Some citizens are no strangers to the baton's end of police brutality, but it's rare for another cop to be the recipient of it. Yet that's exactly what Larry Jackson, a six-year veteran assigned to the 110th Precinct, says happened to him last weekend. "To get my butt beat like that was unnecessary...I'm shocked, angry and disappointed," he told the Daily News.

Jackson called police when a gunman menaced guests at his daughter's birthday party in Queens. His wife, who talked to police on the phone, identified her husband as a cop; when they arrived, the gunman had already left, but a fight broke out anyway. Jackson said cops hit at least six family members and friends with batons. The 6-foot-3, 300-pound Jackson claims he was treated like the criminal, and suffered a broken right hand and multiple bruises from kicks and billy-club blows.
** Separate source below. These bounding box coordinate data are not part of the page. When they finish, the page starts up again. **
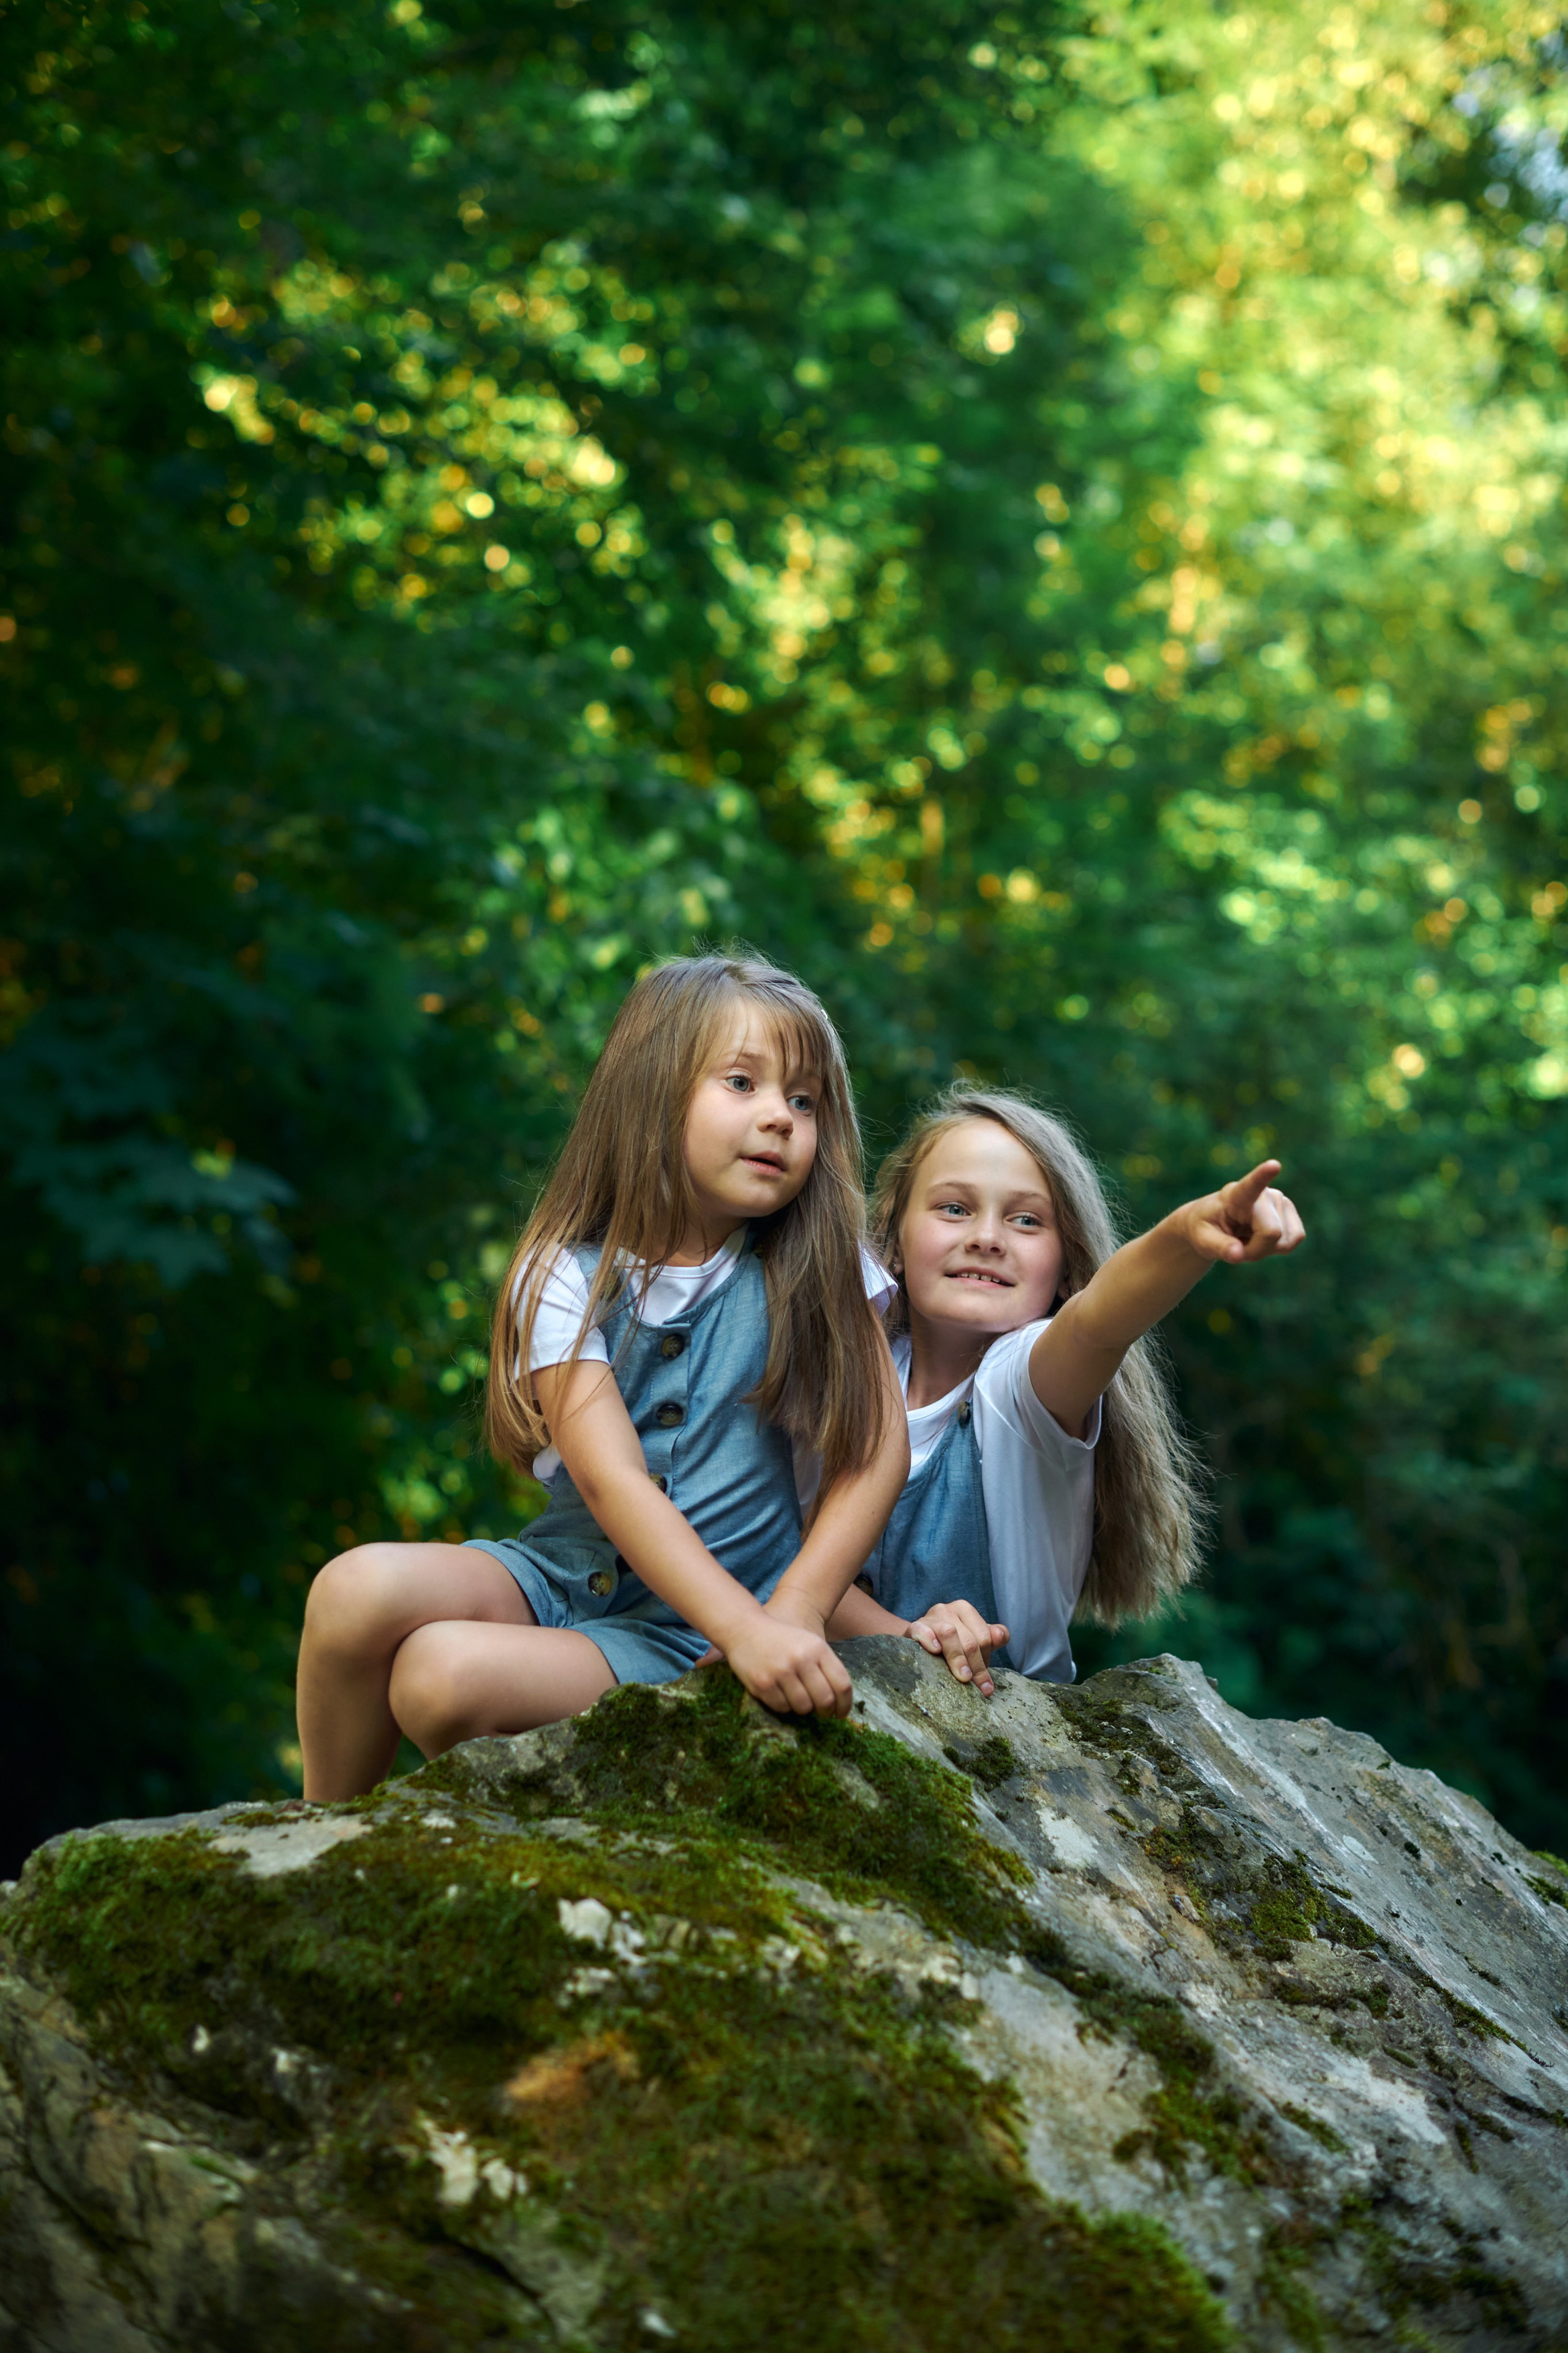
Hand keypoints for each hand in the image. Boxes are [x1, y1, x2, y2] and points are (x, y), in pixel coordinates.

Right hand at [722, 1595, 852, 1717]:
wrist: (744, 1628)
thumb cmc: (781, 1639)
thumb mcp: (808, 1643)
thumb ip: (825, 1667)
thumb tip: (839, 1701)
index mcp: (817, 1647)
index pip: (842, 1684)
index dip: (845, 1704)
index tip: (841, 1714)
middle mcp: (801, 1659)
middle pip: (824, 1700)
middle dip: (826, 1711)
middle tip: (822, 1713)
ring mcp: (781, 1672)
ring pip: (803, 1707)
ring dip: (803, 1708)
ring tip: (798, 1698)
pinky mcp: (762, 1683)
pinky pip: (782, 1707)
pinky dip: (784, 1706)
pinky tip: (780, 1694)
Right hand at [906, 1600, 1008, 1697]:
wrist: (917, 1641)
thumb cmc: (950, 1644)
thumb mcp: (973, 1640)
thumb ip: (991, 1638)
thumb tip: (1001, 1636)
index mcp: (965, 1610)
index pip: (984, 1636)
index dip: (986, 1659)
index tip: (985, 1681)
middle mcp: (948, 1610)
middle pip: (970, 1640)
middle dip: (977, 1667)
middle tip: (982, 1688)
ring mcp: (930, 1617)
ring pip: (949, 1633)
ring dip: (958, 1658)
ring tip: (964, 1678)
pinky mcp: (914, 1626)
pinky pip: (921, 1630)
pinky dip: (930, 1639)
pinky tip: (935, 1650)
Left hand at [1179, 1160, 1304, 1266]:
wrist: (1216, 1225)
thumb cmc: (1206, 1229)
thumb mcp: (1203, 1240)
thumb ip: (1219, 1247)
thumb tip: (1237, 1255)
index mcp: (1236, 1195)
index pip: (1251, 1185)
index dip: (1263, 1176)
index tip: (1273, 1165)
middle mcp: (1264, 1193)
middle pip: (1272, 1233)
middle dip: (1255, 1250)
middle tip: (1236, 1246)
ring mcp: (1281, 1201)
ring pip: (1284, 1241)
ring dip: (1265, 1250)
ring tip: (1247, 1239)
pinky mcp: (1291, 1213)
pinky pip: (1293, 1241)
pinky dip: (1277, 1248)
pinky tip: (1261, 1239)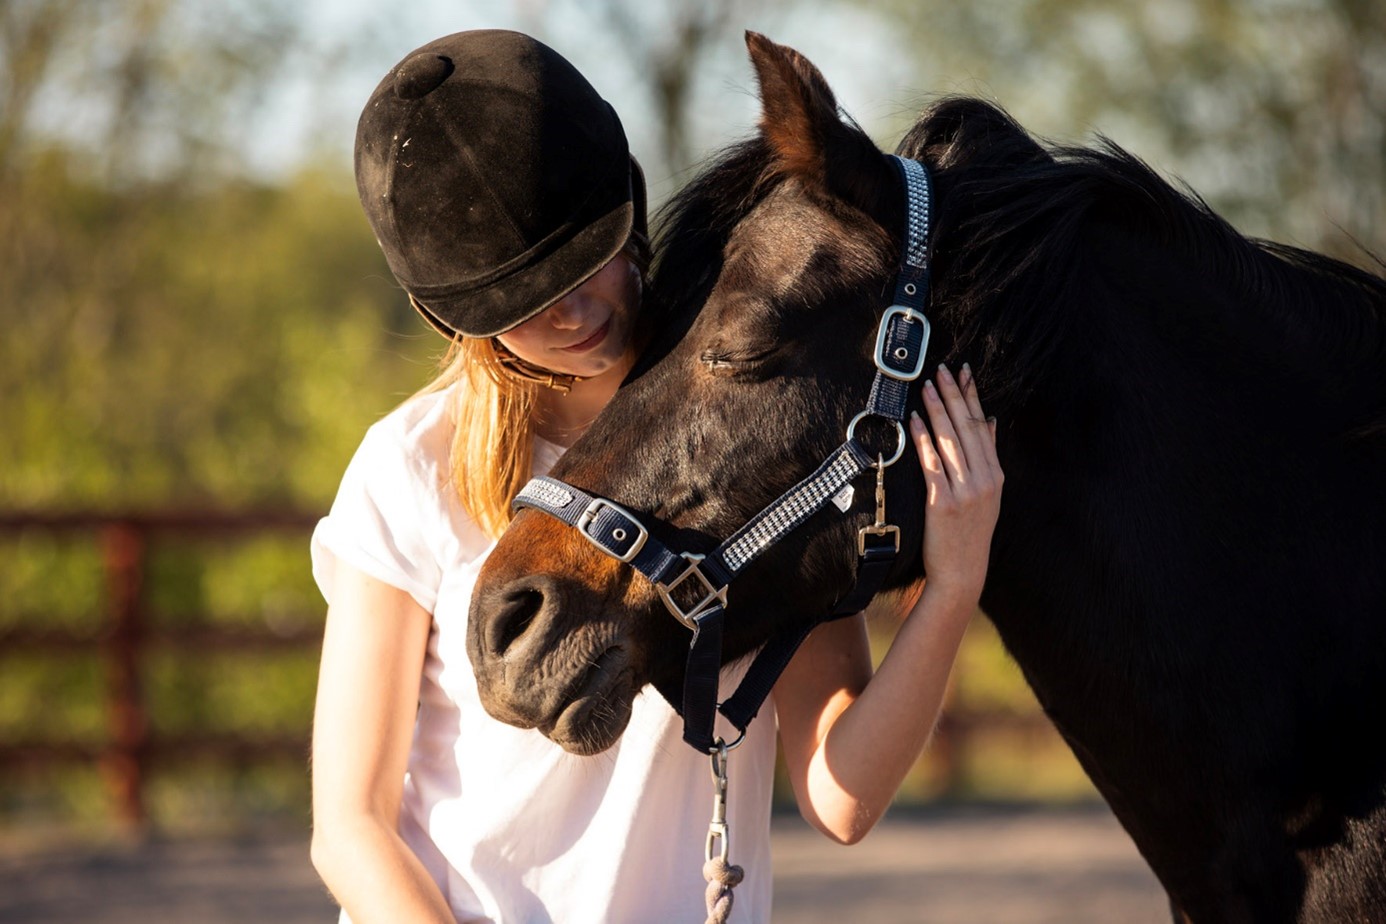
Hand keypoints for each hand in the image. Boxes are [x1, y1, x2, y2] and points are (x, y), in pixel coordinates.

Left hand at [908, 363, 1002, 607]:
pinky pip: (931, 463)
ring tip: (926, 386)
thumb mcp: (988, 495)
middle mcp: (984, 480)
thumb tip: (989, 420)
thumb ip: (987, 458)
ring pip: (950, 441)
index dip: (972, 397)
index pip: (982, 426)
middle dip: (954, 395)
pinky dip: (923, 439)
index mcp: (995, 475)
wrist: (962, 573)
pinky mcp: (942, 503)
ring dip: (937, 409)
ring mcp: (965, 491)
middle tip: (942, 370)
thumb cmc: (970, 534)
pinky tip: (915, 420)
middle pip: (967, 428)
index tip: (964, 373)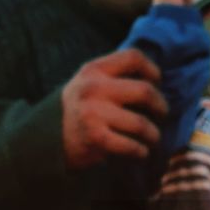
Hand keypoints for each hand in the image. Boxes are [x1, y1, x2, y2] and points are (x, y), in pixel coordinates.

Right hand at [61, 49, 167, 166]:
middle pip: (145, 91)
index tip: (156, 83)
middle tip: (162, 114)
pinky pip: (131, 146)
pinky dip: (141, 151)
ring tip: (153, 138)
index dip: (153, 70)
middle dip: (161, 105)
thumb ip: (114, 75)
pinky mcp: (95, 138)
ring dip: (154, 134)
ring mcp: (93, 113)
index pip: (134, 57)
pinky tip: (141, 151)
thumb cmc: (79, 109)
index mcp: (94, 70)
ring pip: (142, 123)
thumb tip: (155, 79)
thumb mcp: (88, 82)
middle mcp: (93, 88)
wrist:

Jackson, who was wearing an apron with the slogan "I'm the chef and I'm awesome" on it at the time, was knocked down at one point and fell on his 82-year-old mother-in-law, who briefly lost consciousness. "I'm covering my face and getting hit everywhere. Then somebody pepper sprayed me," he said. Jackson believes the excessive force by the cops, who were white, might have been racially motivated: "They didn't treat me like a house-owner calling for help...Everyone who lives in the 113th Precinct is not a perp." (The 113th includes St. Albans, Hollis, Springfield Gardens, South Ozone Park, South Jamaica, Addisleigh Park and Locust Manor.) Police Commissioner Raymond Kelly said Jackson "was injured as a result of a dispute at the party."